Les entreprises qui ont exploité la technologie de l’ARNm, utilisée dans les vaccins COVID-19, développent déjà de nouveaux vaccins contre d’autres virus ou maladies avec cette même technique. Mais l’avenir des vaccins pourrait davantage ressembler à la consommation de salade qu’à une piqûre dans le bras. Des scientifiques de l’UC Riverside (UCR) étudient la possibilité de transformer des plantes comestibles (comme la laitue) en usines à vaccins à ARNm.
Cette étude en cours peut sembler farfelue. Pourtant, depuis le début des années 80, les scientifiques transforment des plantes pour leur faire produire des médicaments et des vaccins : c’est la moléculture.

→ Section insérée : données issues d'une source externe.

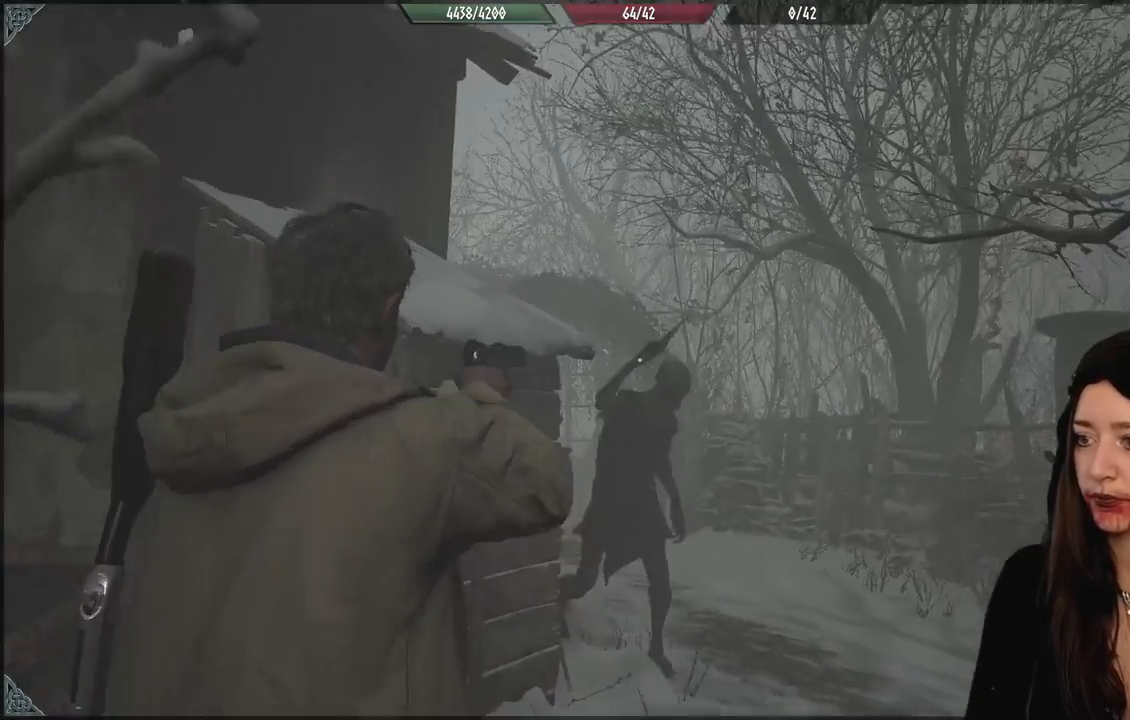
{"dt_ms": 500, "buttons": ["L2"], "left_stick": "up-left", "right_stick": "center", "events": [[183, "left_stick", "right"], [200, "right_stick", "down-right"], [333, "left_stick", "up-left"], [333, "right_stick", "down"], [450, "right_stick", "center"]]}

Ainsi, certaines plantes telles que le tabac, le riz, le maïs, la pomme de terre, la laitue, la carotte, l’épinard et la luzerne sont exploitées dans le but d’obtenir un vaccin, de la manière la plus stable et pérenne possible.

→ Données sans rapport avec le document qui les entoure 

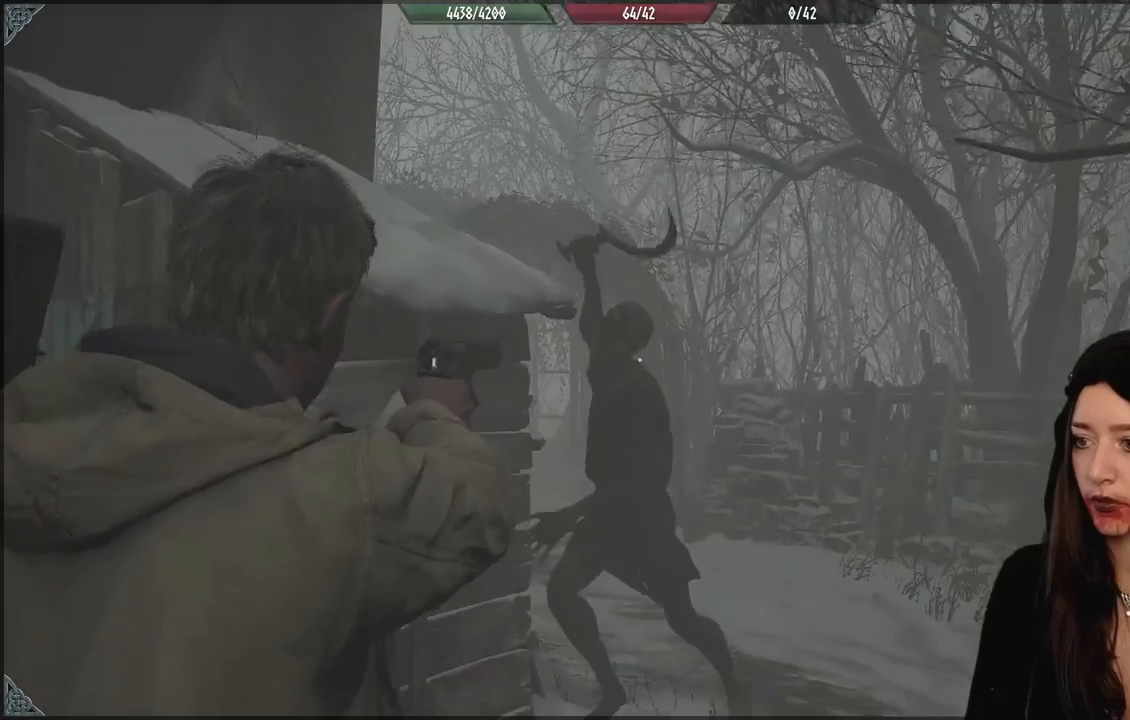
{"dt_ms": 500, "buttons": ["L2"], "left_stick": "up-left", "right_stick": "down", "events": [[133, "left_stick", "up-right"], [150, "R2", "down"], [167, "right_stick", "up"], [250, "right_stick", "center"], [267, "R2", "up"], [333, "left_stick", "up-left"], [367, "R2", "down"], [450, "R2", "up"], [500, "right_stick", "down"]]}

Même si aucun vaccin humain d’origine végétale n’a encore été approuvé sur le marché, la récente pandémie de COVID-19 a mis en évidence une certaine valeur des technologies : elles permettent une production rapide de produits biopharmaceutiques dans des situations d’urgence. En effet, il a été montré que les systèmes végétaux impliquent des processus de production et des contrôles de qualité moins compliqués que les cellules de mammifères et bactériennes.
Rivaliser avec les injections de vaccin à ARNm classiques
Ainsi, des vaccins d’origine végétale sont en cours d’essais précliniques ou cliniques et bénéficient de financements importants. La National Science Foundation a subventionné la recherche en cours de l’UCR à hauteur de 500 000 dollars. Les objectifs du projet sont triples : montrer que l’ADN contenant les vaccins à ARNm peut être délivré avec succès dans la partie des cellules végétales où il se répliquera, démontrer que les plantes peuvent produire suffisamment d’ARNm pour rivaliser avec une injection traditionnelle et, enfin, déterminer le bon dosage.
On le sait, l’un des défis de la technologie des vaccins à ARNm est qu’elle doit être conservée au froid pour maintenir sa stabilité pendant le transport et le stockage. Celui de Pfizer, par exemple, requiert une température de -70 °C, ce qui est hors de portée des pharmacies classiques. Si ce nouveau projet est couronné de succès, les vaccins à ARNm d’origine végétale — et donc consommables — pourraient surmonter ce problème en étant stockés à température ambiante.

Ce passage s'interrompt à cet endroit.